Here’s the view of the front steps to the Cathedral of Noto.





I walked to the end of the main street, relaxed in the sun at a monument, then made my way back, stopping in several shops along the way. And then I saw a wonderful thing: a sign for a place called “Cannoliamo.” Translated, literally means “Let’s cannoli.” Need I say more?
It’s a relatively new cannoli shop and cannoli are made to order. The shelves are filled with various cookies and chocolates. If you are ever in Noto, please go here. What a perfect thing to do on my last day in this little town.







Other Sicilian wares, including a really fun T-shirt a local artist was selling on the street.

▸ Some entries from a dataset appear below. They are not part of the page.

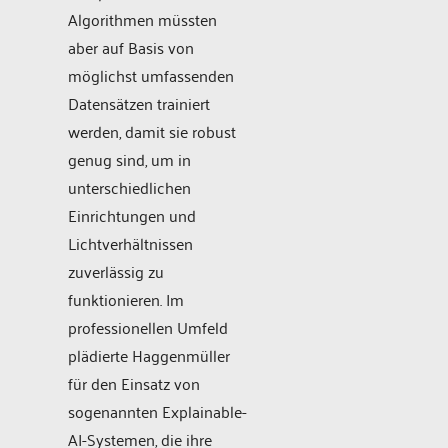
Algorithmen müssten
aber auf Basis von
möglichst umfassenden
Datensätzen trainiert
werden, damit sie robust
genug sind, um in
unterschiedlichen
Einrichtungen und
Lichtverhältnissen
zuverlässig zu
funktionieren. Im
professionellen Umfeld
plädierte Haggenmüller
für den Einsatz von
sogenannten Explainable-
AI-Systemen, die ihre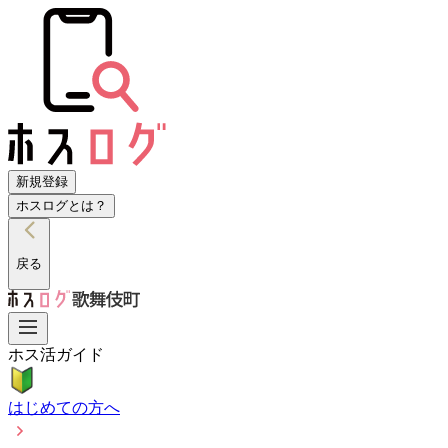
新規登録
ホスログとは？
戻る
ホス活ガイド
はじめての方へ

When I got back to the beach, I packed and had a farewell drink with Emanuale and his wife. I was leaving really early and wouldn’t see them. I booked Tony for a ride to the airport because of course I did. We stopped at a very popular pasticceria outside of the airport and I enjoyed my last cappuccino and a really fattening croissant with pistachio cream filling. Yay me!
Quick reflection: I love Italy’s cities – Rome, Naples, Milan – and the rolling and plush countrysides of Tuscany and Piedmont. But I really love Italy’s beaches. The seaside areas, whether in Sicily or Liguria, where I was in 2024, are just wonderful.
On this trip, I discovered new parts of Sicily and enjoyed a few days with my cousins in my mom’s hometown. Even with all of the madness of the buses in Ragusa, and getting yelled at on my first day at the airport, this was a spectacular vacation.
Farewell Mt. Etna and farewell Bella Sicilia!